If you use a system that has 1:1 scale for the models and the playing area, that means you'll need plenty of space for ranged combat. That is why 15mm is still popular for futuristic games. Although the same would be true for historical games (you'd need quite a distance for a cavalry charge or a cannon barrage), 1/72 miniatures are so cheap, they are usually more popular for historical gamers.


----------



## Fenris-77 (Sep 10, 2020)

To be pedantic, a measurement in mm isn't a scale anyway. 1/35th is a scale. Not that it matters, but I'm having a technically correct kind of day. Carry on...


----------



## aramis erak (Sep 11, 2020)

Fenris-77 said:


> To be pedantic, a measurement in mm isn't a scale anyway. 1/35th is a scale. Not that it matters, but I'm having a technically correct kind of day. Carry on...

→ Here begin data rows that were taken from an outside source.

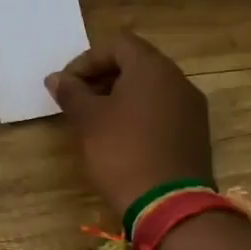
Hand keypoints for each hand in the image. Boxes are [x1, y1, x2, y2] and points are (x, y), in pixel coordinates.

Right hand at [47, 31, 214, 212]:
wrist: (168, 205)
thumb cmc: (122, 152)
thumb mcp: (88, 120)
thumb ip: (71, 92)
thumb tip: (56, 78)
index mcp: (152, 68)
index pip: (117, 44)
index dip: (86, 60)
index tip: (67, 85)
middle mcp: (177, 80)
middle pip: (135, 63)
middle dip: (102, 77)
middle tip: (77, 101)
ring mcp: (191, 108)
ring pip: (150, 88)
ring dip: (119, 96)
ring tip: (94, 121)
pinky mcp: (195, 133)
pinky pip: (162, 110)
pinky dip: (138, 114)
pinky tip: (120, 138)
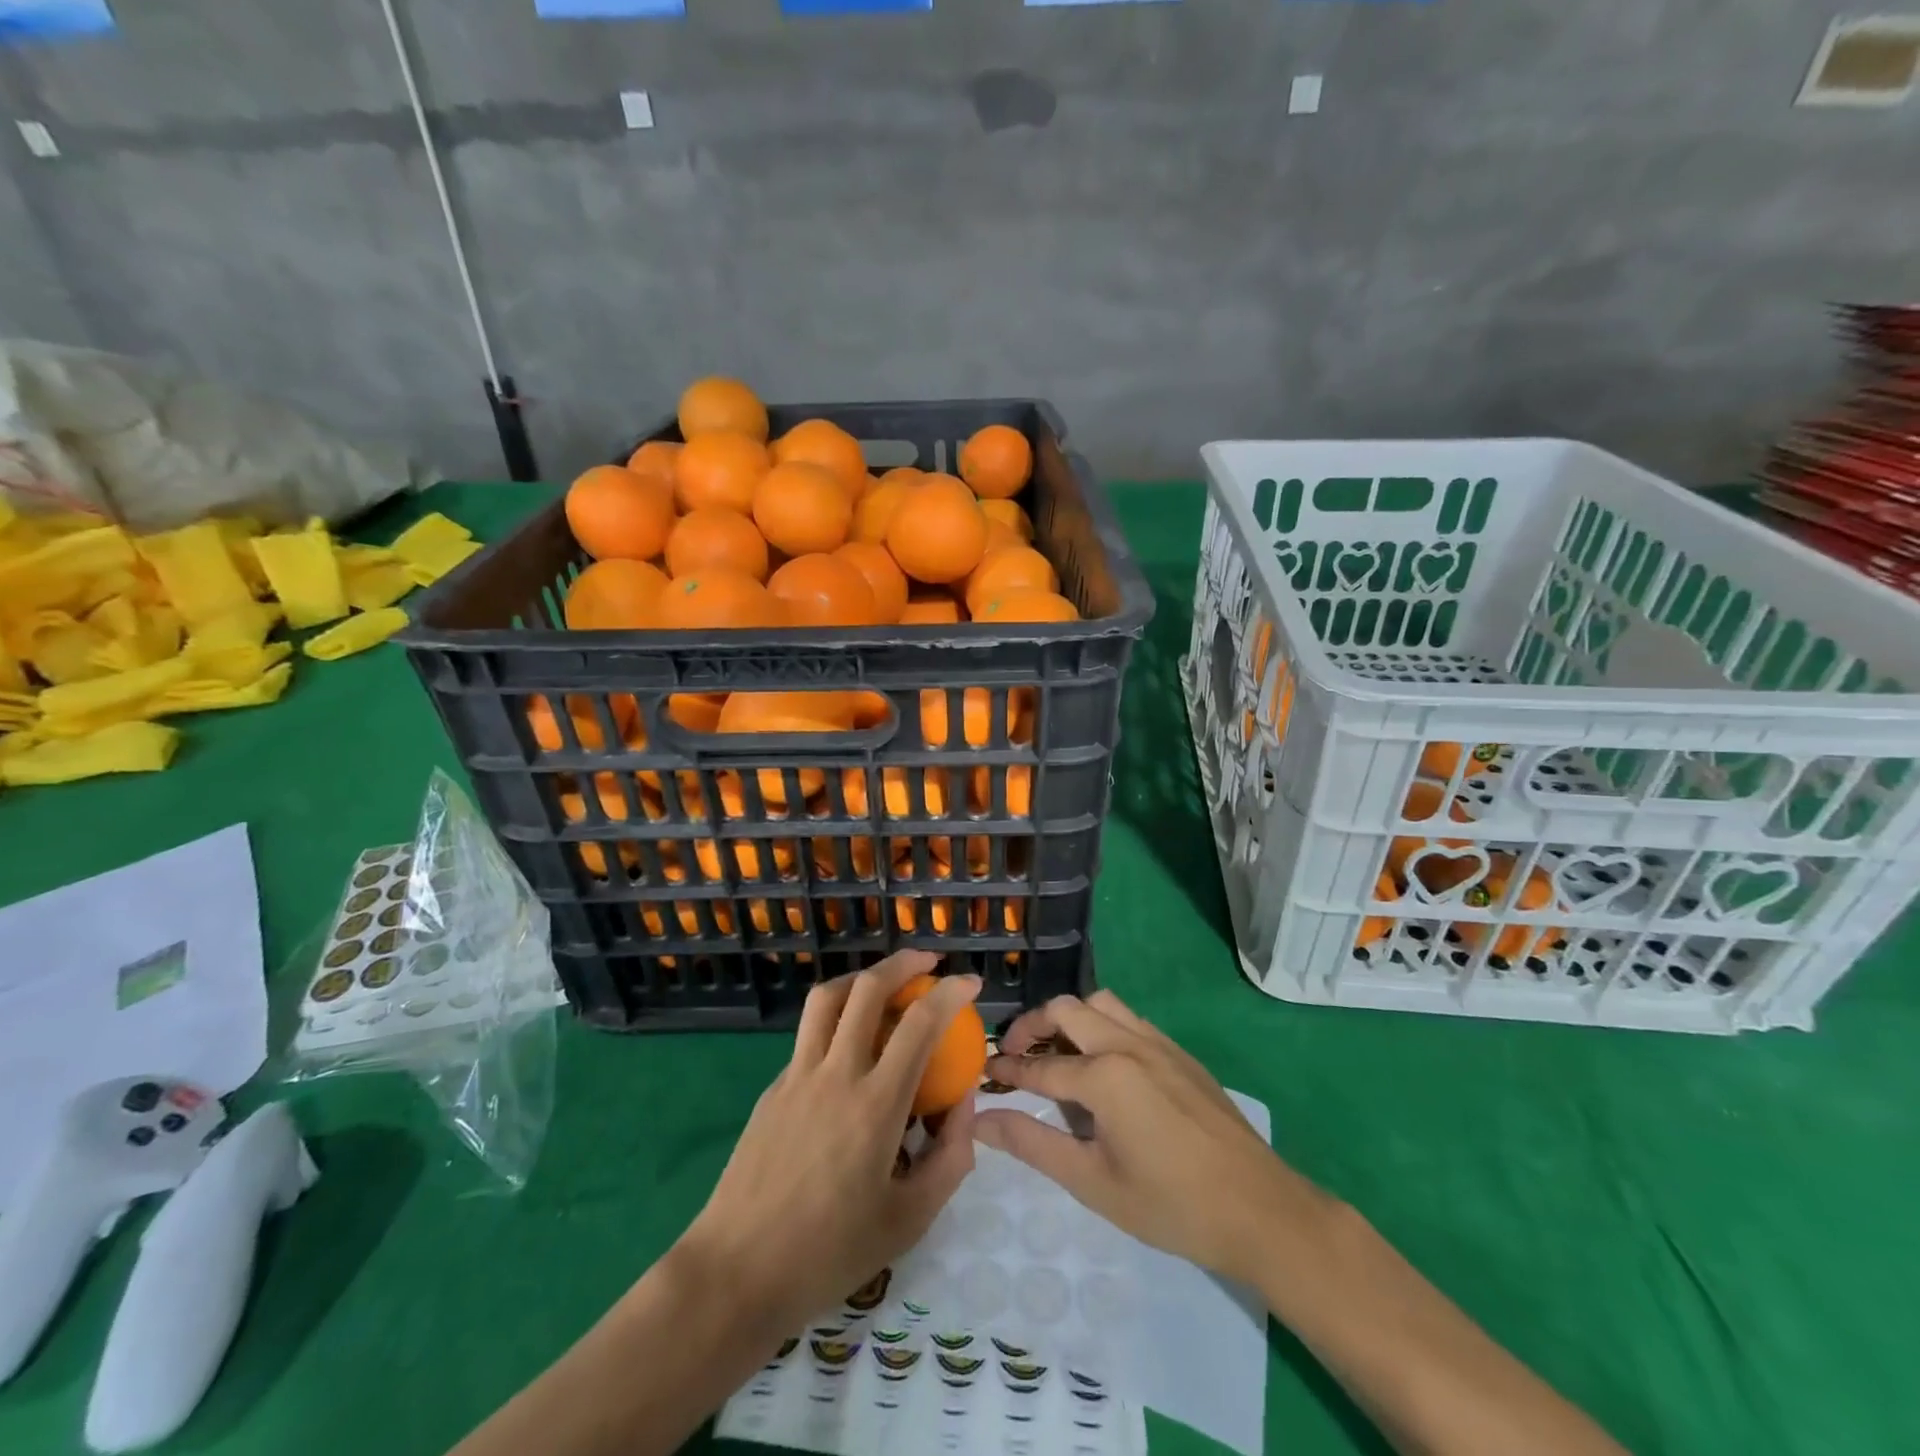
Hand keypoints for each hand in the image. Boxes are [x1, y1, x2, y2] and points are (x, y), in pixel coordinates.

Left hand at [675, 951, 980, 1335]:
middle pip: (867, 989)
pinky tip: (846, 1054)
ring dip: (861, 979)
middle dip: (903, 962)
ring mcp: (797, 1076)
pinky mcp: (773, 1089)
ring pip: (827, 998)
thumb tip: (965, 1105)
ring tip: (883, 985)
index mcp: (876, 1104)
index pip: (920, 1023)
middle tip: (928, 961)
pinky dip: (835, 1023)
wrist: (737, 1273)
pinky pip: (808, 1037)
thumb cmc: (829, 1253)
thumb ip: (949, 1159)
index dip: (951, 992)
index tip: (970, 983)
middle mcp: (836, 1074)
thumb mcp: (909, 1220)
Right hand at [975, 990, 1326, 1284]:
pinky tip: (1104, 1064)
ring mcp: (1158, 1043)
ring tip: (1058, 1052)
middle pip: (1066, 1010)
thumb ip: (1033, 1144)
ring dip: (1070, 1018)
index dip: (1007, 1070)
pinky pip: (1130, 1019)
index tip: (982, 1074)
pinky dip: (1103, 1025)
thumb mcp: (1092, 1182)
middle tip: (1015, 1055)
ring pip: (1101, 1004)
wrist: (1260, 1210)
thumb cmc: (1171, 1205)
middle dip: (1032, 1026)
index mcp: (1105, 1076)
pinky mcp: (1180, 1053)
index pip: (1040, 1066)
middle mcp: (1128, 1044)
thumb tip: (982, 1121)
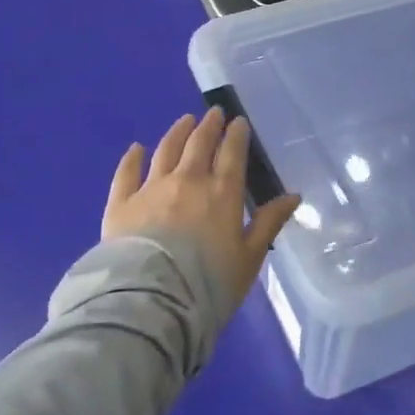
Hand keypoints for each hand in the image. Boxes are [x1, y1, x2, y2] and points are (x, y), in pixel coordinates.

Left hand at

It actually is, but the other half is left off...  5'4" if scale is to eye line or 5'8" if to top of head.

so 15mm is either 15mm:64" or 15mm:68"


----------



## pogre (Sep 11, 2020)

There is very little consistency in fantasy scale these days, but I justify the differences as there are a lot of differences in sizes of folks in real life too.

I wonder what led to the resurrection of this old thread?


----------